Find each line of the data below that includes the string "Aggravated" and copy those lines out. Uppercase and lowercase must match.

Data visualization images:
━━━━━━━━━━━━━━━━━━━━
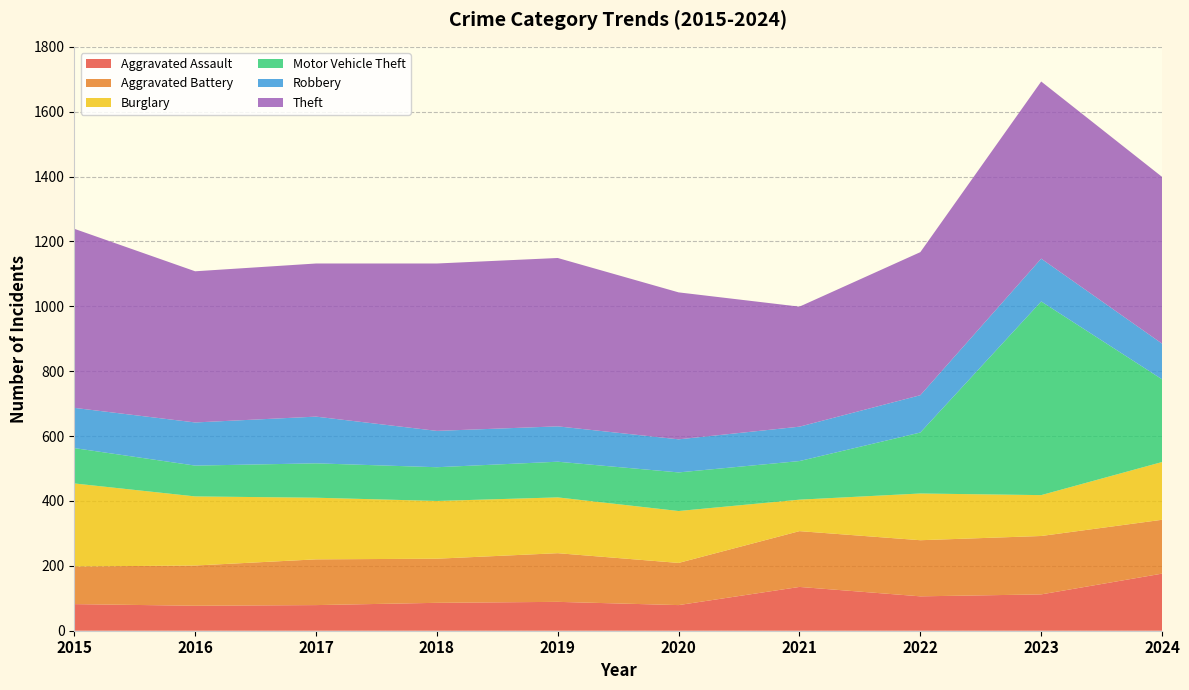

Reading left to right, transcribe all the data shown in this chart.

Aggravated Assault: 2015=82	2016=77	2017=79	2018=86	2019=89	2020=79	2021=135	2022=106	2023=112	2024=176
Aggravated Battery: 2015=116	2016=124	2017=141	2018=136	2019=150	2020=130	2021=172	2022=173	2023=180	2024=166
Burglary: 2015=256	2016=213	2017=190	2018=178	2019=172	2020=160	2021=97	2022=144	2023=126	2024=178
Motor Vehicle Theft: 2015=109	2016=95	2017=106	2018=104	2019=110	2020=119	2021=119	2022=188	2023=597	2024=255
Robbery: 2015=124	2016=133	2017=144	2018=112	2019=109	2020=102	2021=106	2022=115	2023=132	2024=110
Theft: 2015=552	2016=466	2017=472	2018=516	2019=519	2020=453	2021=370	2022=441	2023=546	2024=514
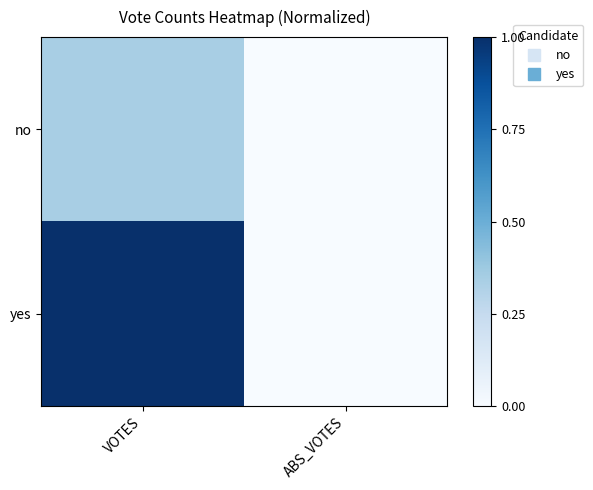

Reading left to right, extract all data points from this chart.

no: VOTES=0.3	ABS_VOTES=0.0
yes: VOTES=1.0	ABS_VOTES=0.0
━━━━━━━━━━━━━━━━━━━━
** Exercise response **
Aggravated Assault: 2015=82	2016=77	2017=79	2018=86	2019=89	2020=79	2021=135	2022=106	2023=112	2024=176
Aggravated Battery: 2015=116	2016=124	2017=141	2018=136	2019=150	2020=130	2021=172	2022=173	2023=180	2024=166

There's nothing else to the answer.